WRITTEN TASK:
Reproduce every one of the lines below word for word, and leave the pictures out of your answer.

(Source records)

===

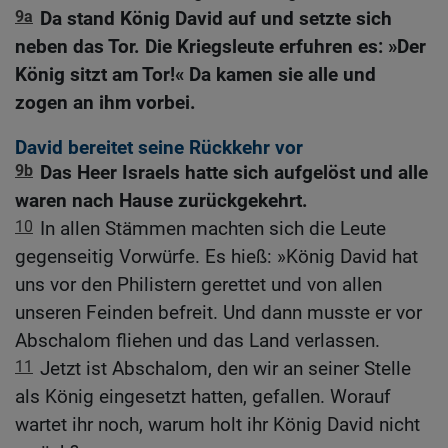
9a
Da stand König David auf und setzte sich
neben das Tor. Die Kriegsleute erfuhren es: »Der
König sitzt am Tor!« Da kamen sie alle und
zogen an ihm vorbei.
David bereitet seine Rückkehr vor
9b
Das Heer Israels hatte sich aufgelöst und alle
waren nach Hause zurückgekehrt.
10
In allen Stämmen machten sich die Leute
gegenseitig Vorwürfe. Es hieß: »König David hat
uns vor den Philistern gerettet und von allen
unseren Feinden befreit. Und dann musste er vor
Abschalom fliehen und das Land verlassen.
11
Jetzt ist Abschalom, den wir an seiner Stelle
als König eingesetzt hatten, gefallen. Worauf
wartet ihr noch, warum holt ihr König David nicht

===

EXERCISE ANSWER:
9a
Da stand König David auf und setzte sich
neben das Tor. Die Kriegsleute erfuhren es: »Der
König sitzt am Tor!« Da kamen sie alle und
zogen an ihm vorbei.
David bereitet seine Rückkehr vor
9b
Das Heer Israels hatte sich aufgelöst und alle
waren nach Hause zurückgekehrt.
10
In allen Stämmen machten sich die Leute
gegenseitig Vorwürfe. Es hieß: »König David hat
uns vor den Philistern gerettet und von allen
unseren Feinden befreit. Und dann musste er vor
Abschalom fliehen und das Land verlassen.
11
Jetzt ist Abschalom, den wir an seiner Stelle
als König eingesetzt hatten, gefallen. Worauf
wartet ihr noch, warum holt ihr König David nicht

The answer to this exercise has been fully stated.